Keith laughed, "I know John, 11.35"

"Yes, that gets used a lot at ITI. Jesus Wept. It's the shortest verse in the Bible."

After that the food arrived, he asked what my love life was like now. "Non-existent, but if you meant my sex life...." And I told him a couple of anecdotes of my wild period. I twisted them to present them as macho stories, and Keith laughed, but I'm pretty sure he saw the sad little episodes for what they were. I did tell him a little about Helene, just to show him that I'd calmed down and was on the straight and narrow.
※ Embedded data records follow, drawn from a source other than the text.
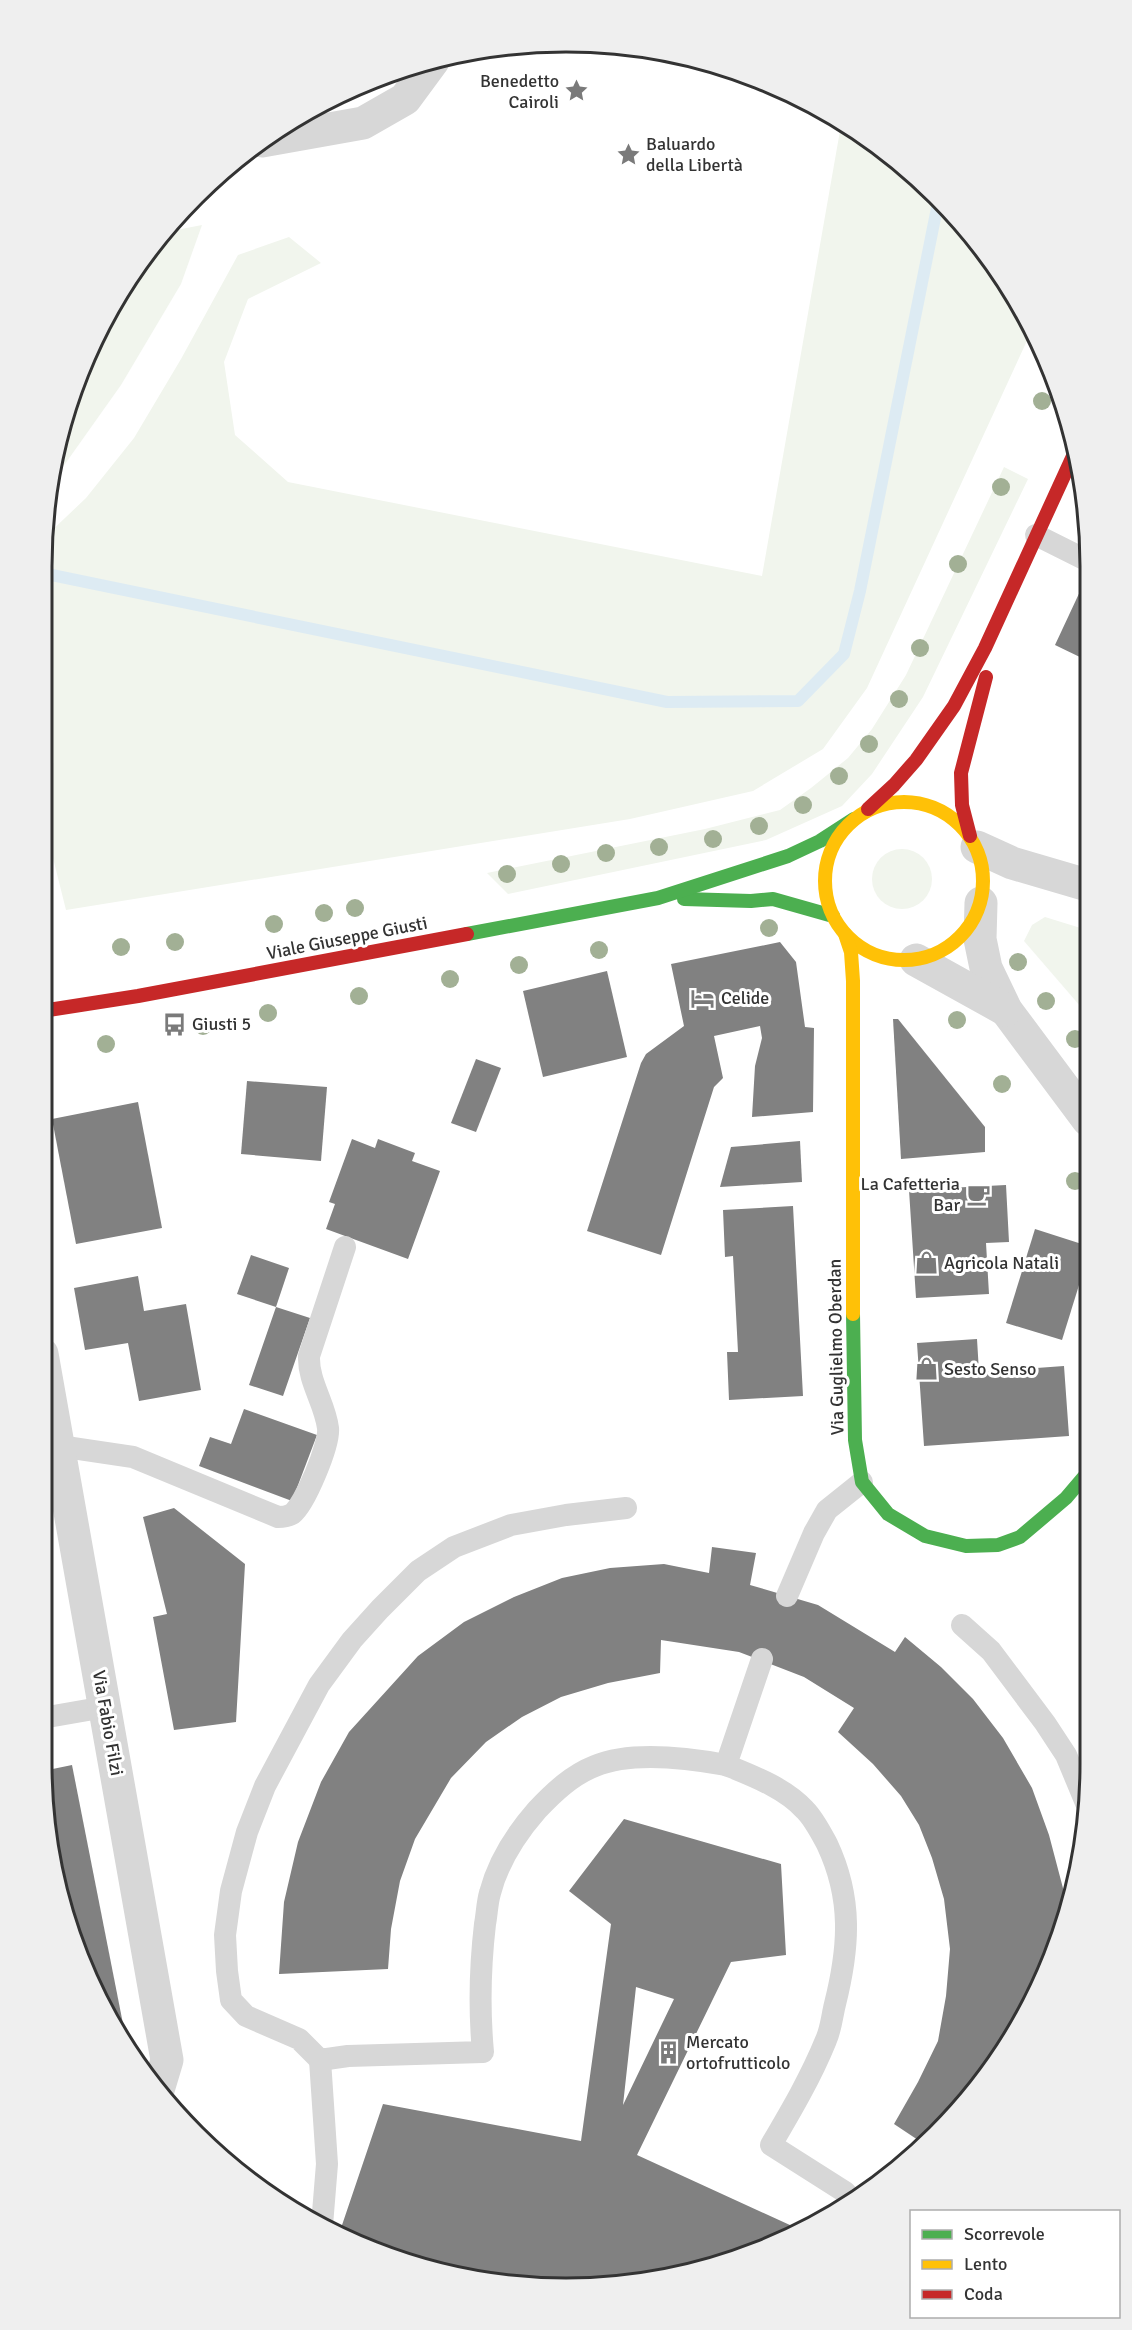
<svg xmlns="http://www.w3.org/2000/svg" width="1132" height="2330" font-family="Signika,sans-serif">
  <rect width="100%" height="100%" fill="#fff"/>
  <!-- green -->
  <g fill="#f1f5ed">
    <path d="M841,125l44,25 97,97 49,85 -164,356 -44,61 -70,42 -123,28 -564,91 -24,-96v-248l3,-29 41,-39 48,-60 47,-79 57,-104 51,-18 32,26 -73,36 -24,63 11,73 53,47 474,94z"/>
    <path d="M202,225l-21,59 -60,101 -56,79 -14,12 1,-13 30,-98 49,-90 35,-43z"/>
    <path d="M1004,467l24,12 -105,218 -51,77 -30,32 -76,34 -258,54 -21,-21 218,-44 75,-19 31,-22 37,-30 24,-29 34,-54z"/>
    <circle cx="902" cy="879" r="30"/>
    <path d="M1045,917l42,13v84l-63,-73 8,-16z"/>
  </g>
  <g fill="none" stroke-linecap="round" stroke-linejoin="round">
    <!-- stream -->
    <path stroke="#ddebf3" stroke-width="12" d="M42,573l625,129 131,-1 46,-47 16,-63 78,-388"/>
  </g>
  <!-- building -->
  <g fill="#818181" fill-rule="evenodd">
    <path d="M1083,585l3,1v74l-31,-15z"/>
    <path d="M1086,742v37h-1l-5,-36z"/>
    <path d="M780,942l16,20 9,65 9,1 -1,84 -61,5 3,-51 7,-28 -2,-12 -46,10 9,42 -9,9 -53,168 -74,-24 54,-168 5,-9 38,-28 -13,-62z"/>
    <path d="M607,971l20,86 -84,20 -20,-86z"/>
    <path d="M893,1019h5l87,108v25l-84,7z"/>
    <path d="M476,1059l25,9 -25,64 -25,-9z"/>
    <path d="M247,1081l80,6 -6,74 -80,-7z"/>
    <path d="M138,1102l24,126 -86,16 -24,-125z"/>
    <path d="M352,1139l23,9 3,-9 37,14 -3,8 28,10 -32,88 -82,-30 9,-25 -6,-2z"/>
    <path d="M800,1141l2,41 -82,5 11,-40z"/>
    <path d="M1006,1185l3,57 -23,1 3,51 -73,4 -7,-108z"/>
    <path d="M793,1206l10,190 -74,4 -2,-48h11l-5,-96 -8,1 -2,-47z"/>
    <path d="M1035,1229l53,17v10l-26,84 -56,-17z"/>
    <path d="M251,1255l38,13 -13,39 34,11 -27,78 -34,-11 27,-78 -39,-13z"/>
    <path d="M138,1276l6,35 42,-7 15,86 -62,11 -11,-58 -43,7 -11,-62z"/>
    <path d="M977,1339l2,33 85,-6 5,70 -145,10 -7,-103z"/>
    <path d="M244,1409l73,26 -25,66 -93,-35 11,-29 21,7z"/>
    <path d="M174,1508l71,56 -9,158 -62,8 -21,-113 14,-3 -24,-97z"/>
    <path d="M712,1547l44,6 -6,32 68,20 77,47 10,-15 36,30 32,32 30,39 29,50 17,47 15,57 3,18 -17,55 -90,145 -36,34 -30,-20 24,-42 20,-41 8,-45 4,-47 -6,-50 -12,-41 -13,-33 -18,-29 -28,-32 -35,-32 16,-24 -50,-31 -65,-25 -78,-12 -1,33 -52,10 -47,14 -39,20 -36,25 -35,36 -36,61 -15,42 -9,48 -3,40 -109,5 5,-72 14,-60 23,-60 28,-50 69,-76 46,-34 50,-25 48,-19 48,-10 54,-4 45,9z"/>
    <path d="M72,1765l53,269h-1l-54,-101 -27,-162z"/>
    <path d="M624,1819l157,45 5,91 -55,7 -94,193 166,76 -168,52 -172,-5 -98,-30 -26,-14 44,-130 198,37 30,-217 -42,-33zM636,1987l38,12 -51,106z"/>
  </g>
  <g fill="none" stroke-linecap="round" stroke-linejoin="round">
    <!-- lane -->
    <g stroke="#d7d7d7" stroke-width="22">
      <path d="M1036,535l50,25"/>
      <path d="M59,1446l74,11 145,60c5,0 10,-1 14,-3 13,-10 38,-70 36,-86 -3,-25 -20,-46 -19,-72l36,-109"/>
      <path d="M626,1508l-60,7 -55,10 -57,22 -36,24 -38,38 -28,31 -33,45 -54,101 -18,46 -16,59 -6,44 2,36 4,29 15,16 53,23 21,21 28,-4 135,-4c-4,-43 -3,-85 2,-128 2,-10 2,-21 5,-31 8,-31 26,-59 47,-83 17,-18 35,-35 58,-44 36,-15 93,-8 131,-1"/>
      <path d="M787,1596l27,-63 13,-23 35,-28"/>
      <path d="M962,1625l29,26 54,72 21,32 20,48"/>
      <path d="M762,1659l-36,106c27,11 59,23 79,45 9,9 16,23 22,34 26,55 22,104 8,160 -3,12 -4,25 -9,36 -15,37 -35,71 -55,105l74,47 7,8"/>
      <path d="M42,1718l63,-11"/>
      <path d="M320,2060l7,104 -5,61"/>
    </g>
    <!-- street -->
    <g stroke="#d7d7d7" stroke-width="33">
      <path d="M262,141l101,-18 42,-24 28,-38"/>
      <path d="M977,847l35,16 75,22"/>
      <path d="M981,903l-1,36 6,29 20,42 82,110"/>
      <path d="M916,960l90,50"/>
      <path d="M42,1354l125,706 -9,30"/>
    </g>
    <!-- fast -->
    <g stroke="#4caf50" stroke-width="14">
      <path d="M684,899l67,2 22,-2 60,17"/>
      <path d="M467,934l191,-36 130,-42 32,-15 34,-22"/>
      <path d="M853,1314l2,126 7,42 26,32 37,22 41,10 32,-1 22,-8 46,-39 23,-27"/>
    </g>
    <!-- slow -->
    <g stroke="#ffc107" stroke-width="14">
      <circle cx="904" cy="881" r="79"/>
      <path d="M845,934l6,18 2,29v333"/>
    </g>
    <!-- jam -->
    <g stroke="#c62828" stroke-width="14">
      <path d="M868,809l26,-24 22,-25 38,-54 31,-58 89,-194"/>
      <path d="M970,836l-8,-31 -1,-32 25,-96"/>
      <path d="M42,1011l96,-15 329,-62"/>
    </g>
  </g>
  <!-- trees -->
  <g fill="#a2b095">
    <circle cx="1042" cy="401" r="9"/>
    <circle cx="1001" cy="487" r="9"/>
    <circle cx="958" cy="564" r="9"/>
    <circle cx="920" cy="648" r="9"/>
    <circle cx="899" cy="699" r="9"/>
    <circle cx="869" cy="744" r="9"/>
    <circle cx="839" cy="776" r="9"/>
    <circle cx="803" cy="805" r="9"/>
    <circle cx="759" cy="826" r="9"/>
    <circle cx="713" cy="839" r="9"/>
    <circle cx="659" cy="847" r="9"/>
    <circle cx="606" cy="853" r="9"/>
    <circle cx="561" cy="864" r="9"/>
    <circle cx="507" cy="874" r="9"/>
    <circle cx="355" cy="908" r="9"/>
    <circle cx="324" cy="913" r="9"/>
    <circle cx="274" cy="924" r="9"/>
    <circle cx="769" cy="928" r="9"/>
    <circle cx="175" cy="942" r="9"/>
    <circle cx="121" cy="947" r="9"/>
    <circle cx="599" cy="950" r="9"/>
    <circle cx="1018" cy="962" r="9"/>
    <circle cx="519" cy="965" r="9"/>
    <circle cx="450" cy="979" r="9"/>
    <circle cx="359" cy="996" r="9"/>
    <circle cx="1046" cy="1001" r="9"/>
    <circle cx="268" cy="1013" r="9"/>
    <circle cx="957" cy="1020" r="9"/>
    <circle cx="203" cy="1026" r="9"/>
    <circle cx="1075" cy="1039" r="9"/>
    <circle cx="106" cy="1044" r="9"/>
    <circle cx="1002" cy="1084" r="9"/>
    <circle cx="1075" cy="1181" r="9"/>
  </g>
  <!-- icons -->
  <defs>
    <symbol id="sight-bare" viewBox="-9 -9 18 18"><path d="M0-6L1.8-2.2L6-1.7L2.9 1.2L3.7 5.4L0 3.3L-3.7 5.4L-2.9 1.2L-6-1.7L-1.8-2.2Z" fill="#7a7a7a" stroke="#fff" stroke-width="2.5" paint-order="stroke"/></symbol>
    <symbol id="hotel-bare" viewBox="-9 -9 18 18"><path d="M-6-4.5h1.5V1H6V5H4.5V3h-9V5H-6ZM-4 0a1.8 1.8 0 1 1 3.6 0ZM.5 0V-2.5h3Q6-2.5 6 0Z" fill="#7a7a7a" stroke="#fff" stroke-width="2.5" paint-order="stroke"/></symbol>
    <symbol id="bus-bare" viewBox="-9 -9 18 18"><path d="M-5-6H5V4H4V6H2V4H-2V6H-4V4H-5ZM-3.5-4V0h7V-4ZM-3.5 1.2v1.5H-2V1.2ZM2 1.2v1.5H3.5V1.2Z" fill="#7a7a7a" stroke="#fff" stroke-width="2.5" paint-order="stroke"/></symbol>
    <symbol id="cafe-bare" viewBox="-9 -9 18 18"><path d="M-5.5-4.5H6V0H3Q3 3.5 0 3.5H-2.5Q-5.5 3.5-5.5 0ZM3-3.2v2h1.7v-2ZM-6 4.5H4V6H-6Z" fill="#7a7a7a" stroke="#fff" stroke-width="2.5" paint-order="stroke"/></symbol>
    <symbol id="shop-bare" viewBox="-9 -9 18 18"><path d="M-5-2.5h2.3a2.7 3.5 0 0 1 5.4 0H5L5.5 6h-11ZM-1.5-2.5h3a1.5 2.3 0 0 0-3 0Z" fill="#7a7a7a" stroke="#fff" stroke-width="2.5" paint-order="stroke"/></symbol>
    <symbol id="building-bare" viewBox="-9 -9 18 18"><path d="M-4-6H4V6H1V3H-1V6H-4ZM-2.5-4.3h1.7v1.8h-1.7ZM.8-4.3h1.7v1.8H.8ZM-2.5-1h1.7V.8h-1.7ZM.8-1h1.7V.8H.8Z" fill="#7a7a7a" stroke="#fff" stroke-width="2.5" paint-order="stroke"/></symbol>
  </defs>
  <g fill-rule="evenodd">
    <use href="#sight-bare" x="560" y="74" width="33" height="33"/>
    <use href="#sight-bare" x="612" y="138" width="33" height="33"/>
    <use href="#hotel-bare" x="686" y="982" width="33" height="33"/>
    <use href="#bus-bare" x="158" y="1008" width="33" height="33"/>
    <use href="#cafe-bare" x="962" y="1178" width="33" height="33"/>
    <use href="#shop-bare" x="910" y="1246" width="33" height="33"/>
    <use href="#shop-bare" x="910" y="1352" width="33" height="33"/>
    <use href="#building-bare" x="652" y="2036" width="33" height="33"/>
  </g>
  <g text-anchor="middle" stroke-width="6" stroke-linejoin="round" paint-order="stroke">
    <!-- poi labels -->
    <g font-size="18" fill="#333" stroke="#fff" text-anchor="start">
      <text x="559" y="87" text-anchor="end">Benedetto<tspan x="559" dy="21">Cairoli</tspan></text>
      <text x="646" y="150">Baluardo<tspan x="646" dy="21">della Libertà</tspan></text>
      <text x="721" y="1004">Celide</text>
      <text x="192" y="1030">Giusti 5</text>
      <text x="960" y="1190" text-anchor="end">La Cafetteria<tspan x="960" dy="21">Bar</tspan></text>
      <text x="944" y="1269">Agricola Natali</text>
      <text x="944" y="1375">Sesto Senso</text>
      <text x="686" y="2048">Mercato<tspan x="686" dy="21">ortofrutticolo</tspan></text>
    </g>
    <!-- street labels -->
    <g font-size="18" fill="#333" stroke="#fff">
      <text transform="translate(347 938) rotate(-11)" y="6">Viale Giuseppe Giusti</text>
      <text transform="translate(836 1347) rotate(-91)" y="6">Via Guglielmo Oberdan</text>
      <text transform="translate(108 1723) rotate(80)" y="6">Via Fabio Filzi</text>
    </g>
  </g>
  <!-- crop -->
  <path d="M0 0H1132V2330H0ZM566 52H566A514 514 0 0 1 1080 566V1764A514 514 0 0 1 566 2278H566A514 514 0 0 1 52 1764V566A514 514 0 0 1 566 52Z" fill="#efefef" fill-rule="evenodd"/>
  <path fill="none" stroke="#333" stroke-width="3" d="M566 52H566A514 514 0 0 1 1080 566V1764A514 514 0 0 1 566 2278H566A514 514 0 0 1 52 1764V566A514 514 0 0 1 566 52Z"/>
  <!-- legend -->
  <rect x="910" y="2210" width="210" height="108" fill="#ffffff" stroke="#adadad" stroke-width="1.5"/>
  <rect x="922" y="2230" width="30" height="9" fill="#4caf50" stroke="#adadad" stroke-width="1.5"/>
  <text x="964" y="2240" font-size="18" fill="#333333">Scorrevole</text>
  <rect x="922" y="2260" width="30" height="9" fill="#ffc107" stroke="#adadad" stroke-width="1.5"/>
  <text x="964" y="2270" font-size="18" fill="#333333">Lento</text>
  <rect x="922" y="2290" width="30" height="9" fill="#c62828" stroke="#adadad" stroke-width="1.5"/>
  <text x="964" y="2300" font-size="18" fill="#333333">Coda</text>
</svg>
Once I'd finished eating I went for a pee. When I got back to our table, the dirty plates had been cleared and there was a new bottle of water waiting. Keith was happily sticking to the wine.

After a period of silence between us, he asked: "Going to tell me about it?".

"Why?" was my only reply.

"Because it's more interesting than me fretting about the fact that in almost exactly two weeks I'll be in a country that I've only ever visited for about six weeks in my life, starting a new job, in a new company, in a function that I've never done before, and my whole life depends on it all being a success."

I conceded, "OK, I'll try. It's all a long time ago now."

"I guess that you would have noticed that something was going wrong. But you and Molly certainly gave the impression that you were well matched and happy."

"Well, I thought we were, and some. I've reconsidered some of the days that led up to the break, but it really all came out of the blue one weekend as a complete and total surprise."

"So, what did you notice and when?"

I paused and chose my words, "I've already told you I was really quite stressed and felt myself under pressure at work. Well Molly was great, the girl that had stood beside me when I took my accountancy exams, and then went on to put up with me when I did my MBA, must just have got tired of the support role."

"Just tell me what happened, not your conclusions."